Please reproduce the data exactly, though every picture must stay out.
# # # # #
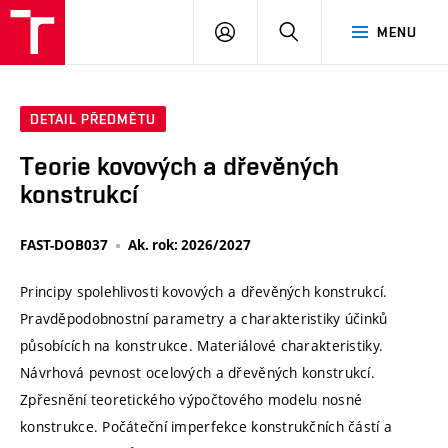
VUT
PŘIHLÁSIT
HLEDAT
MENU
SE
DETAIL PŘEDMĚTU
Teorie kovových a dřevěných
konstrukcí
FAST-DOB037
Ak. rok: 2026/2027
Principy spolehlivosti kovových a dřevěných konstrukcí.
Pravděpodobnostní parametry a charakteristiky účinků
působících na konstrukce. Materiálové charakteristiky.
Návrhová pevnost ocelových a dřevěných konstrukcí.
Zpřesnění teoretického výpočtového modelu nosné
konstrukce. Počáteční imperfekce konstrukčních částí a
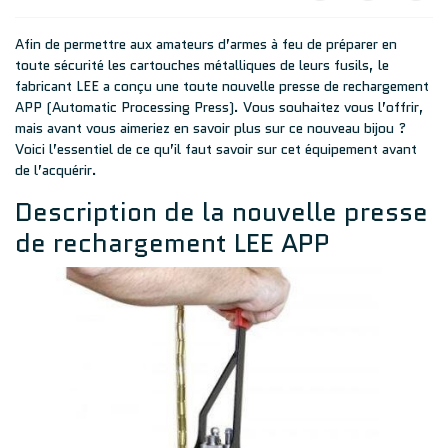
Afin de permettre aux amateurs d’armes à feu de préparer en
toute sécurité les cartouches métalliques de leurs fusils, le
fabricant LEE a conçu une toute nouvelle presse de rechargement
APP (Automatic Processing Press). Vous souhaitez vous l’offrir,
mais avant vous aimeriez en savoir plus sur ce nouveau bijou ?
Voici l’essentiel de ce qu’il faut savoir sur cet équipement avant
de l’acquérir.
Description de la nouvelle presse
de rechargement LEE APP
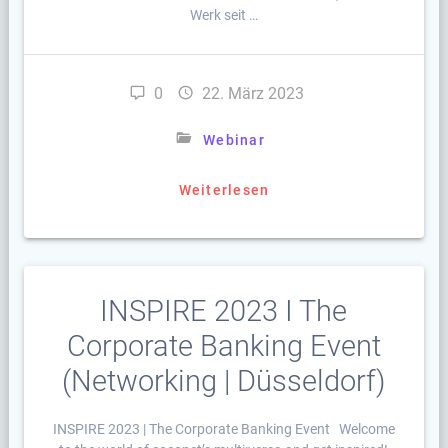
Werk seit …
0
22. März 2023
Webinar
Weiterlesen
INSPIRE 2023 I The
Corporate Banking Event
(Networking | Düsseldorf)
INSPIRE 2023 | The Corporate Banking Event Welcome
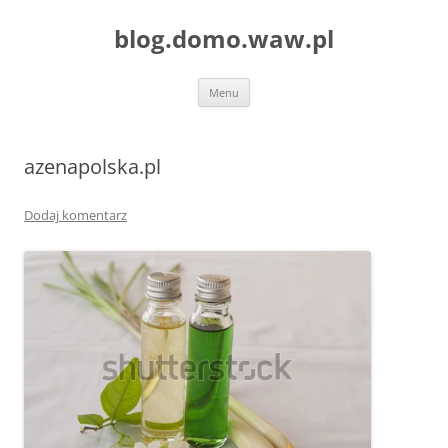
blog.domo.waw.pl
Przejdź
Menu
do
treści
azenapolska.pl
Dodaj komentarz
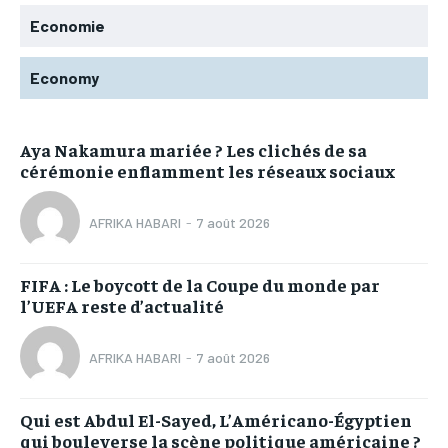
Economie
Economy
Aya Nakamura mariée ? Les clichés de sa
cérémonie enflamment les réseaux sociaux
AFRIKA HABARI
-
7 août 2026
FIFA : Le boycott de la Coupe du monde par
l’UEFA reste d’actualité
AFRIKA HABARI
-
7 août 2026
Qui est Abdul El-Sayed, L’Américano-Égyptien
qui bouleverse la scène politique américaine ?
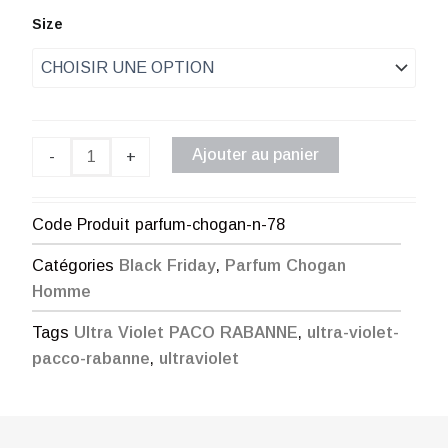
de
quantité
Size
de
prix :
Parfum
Chogan
€ 1,00
n°78
à
Ajouter au panier
-
+
€ 35,00
Code Produit
parfum-chogan-n-78
Catégories
Black Friday
,
Parfum Chogan
Homme
Tags
Ultra Violet PACO RABANNE
,
ultra-violet-
pacco-rabanne
,
ultraviolet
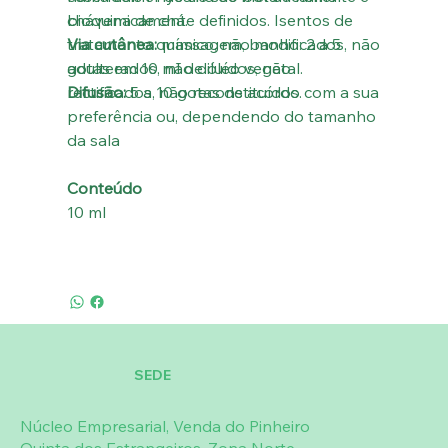
bioquimicamente definidos. Isentos de
chávena de chá.
tratamento químico, não modificados, não
Via cutânea:
massagem, banho: 2 a 5
adulterados, não diluídos, não
gotas em 10 ml de óleo vegetal.
rectificados, não reconstituídos.
Difusão:
5 a 10 gotas de acordo com a sua
preferência ou, dependendo do tamanho
da sala
Conteúdo
10 ml
SEDE
Núcleo Empresarial, Venda do Pinheiro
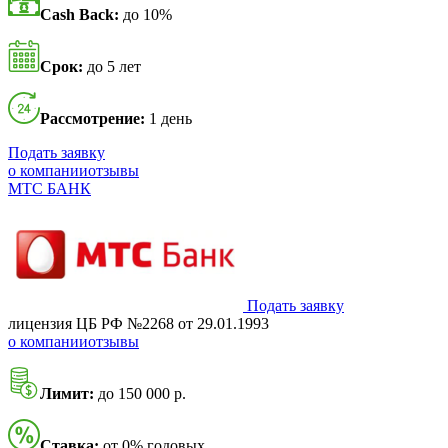
Cash Back:
до 10%
Срок:
до 5 лет
Рассмотрение:
1 день
Подать заявку
о компании
отзывы
МТС БАНК
Подать заявку
лицензия ЦБ РФ №2268 от 29.01.1993
о компании
отзывы
Лимит:
до 150 000 р.
Ставка:
от 0% годовых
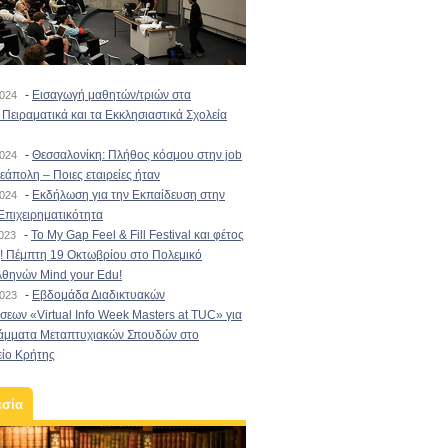
-
Εισαγωγή μαθητών/τριών στα
2024
Πειραματικά και τα Εκκλησιαστικά Σχολεία
-
Θεσσαλονίκη: Πλήθος κόσμου στην job
2024
εάπολη – Ποιες εταιρείες ήταν
-
Εκδήλωση για την Εκπαίδευση στην
2024
Επιχειρηματικότητα
-
To My Gap Feel & Fill Festival και φέτος
2023
! Πέμπτη 19 Οκτωβρίου στο Πολεμικό
Αθηνών Mind your Edu!
-
Εβδομάδα Διαδικτυακών
2023
εων «Virtual Info Week Masters at TUC» για
άμματα Μεταπτυχιακών Σπουδών στο
είο Κρήτης
εσία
# # # # #
RESULT OF THE EXERCISE:
VUT
PŘIHLÁSIT
HLEDAT
MENU
SE
DETAIL PŘEDMĚTU
Teorie kovových a dřevěných
konstrukcí
FAST-DOB037
Ak. rok: 2026/2027
Principy spolehlivosti kovových a dřevěných konstrukcí.
Pravděpodobnostní parametry a charakteristiky účinků
působících na konstrukce. Materiálové charakteristiky.
Návrhová pevnost ocelových a dřevěných konstrukcí.
Zpřesnění teoretického výpočtového modelu nosné
konstrukce. Počáteční imperfekce konstrukčních částí a
Afin de permettre aux amateurs d’armes à feu de préparer en
toute sécurité les cartouches métalliques de leurs fusils, le
fabricant LEE a conçu une toute nouvelle presse de rechargement
APP (Automatic Processing Press). Vous souhaitez vous l’offrir,
mais avant vous aimeriez en savoir plus sur ce nouveau bijou ?
Voici l’essentiel de ce qu’il faut savoir sur cet équipement avant
de l’acquérir.
Description de la nouvelle presse
de rechargement LEE APP
Werk seit …
0
22. März 2023
Webinar
Weiterlesen
INSPIRE 2023 I The
Corporate Banking Event
(Networking | Düsseldorf)
INSPIRE 2023 | The Corporate Banking Event Welcome
blog.domo.waw.pl
Przejdź
Menu
do
treści
azenapolska.pl
Dodaj komentarz
Economie
Economy
Aya Nakamura mariée ? Les clichés de sa
cérémonie enflamment les réseaux sociaux
AFRIKA HABARI
-
7 août 2026
FIFA : Le boycott de la Coupe du monde par
l’UEFA reste d’actualité
AFRIKA HABARI
-
7 août 2026
Qui est Abdul El-Sayed, L’Américano-Égyptien
qui bouleverse la scène politique américaine ?
de
quantité
Size
de
prix :
Parfum
Chogan
€ 1,00
n°78
à
Ajouter au panier
-
+
€ 35,00
Code Produit
parfum-chogan-n-78
Catégories
Black Friday
,
Parfum Chogan
Homme
Tags
Ultra Violet PACO RABANNE
,
ultra-violet-
pacco-rabanne
,
ultraviolet
bioquimicamente definidos. Isentos de
chávena de chá.
tratamento químico, não modificados, não
Via cutânea:
massagem, banho: 2 a 5
adulterados, não diluídos, não
gotas em 10 ml de óleo vegetal.
rectificados, não reconstituídos.
Difusão:
5 a 10 gotas de acordo com a sua
preferência ou, dependendo do tamanho
da sala
Conteúdo
10 ml
SEDE
Núcleo Empresarial, Venda do Pinheiro
Cash Back:
до 10%
Срок:
до 5 лет
Рассмотрение:
1 день
Подать заявку
о компании
отзывы
МТС БАНК
Подать заявку
лицензия ЦБ РФ №2268 от 29.01.1993
о компании
отзывы
Лимит:
до 150 000 р.
Ставка:
от 0% годовых
-
Εισαγωγή μαθητών/τριών στα
2024
Πειραματικά και τα Εκκλησιαστικά Σχολεία
-
Θεσσαλονίκη: Πλήθος κόσμου στην job
2024
εάπολη – Ποιες εταιρείες ήταν
-
Εκδήλωση για την Εκπαίδευση στην
2024
Επιχειρηματικότητα
-
To My Gap Feel & Fill Festival και φέτος
2023
! Πέμπτη 19 Οκτωβρίου στο Πολεμικό
Αθηνών Mind your Edu!
-
Εβδομάδα Διαδικτυακών
2023
εων «Virtual Info Week Masters at TUC» για
άμματα Μεταπτυχιακών Σπουδών στο
είο Κρήτης
εσία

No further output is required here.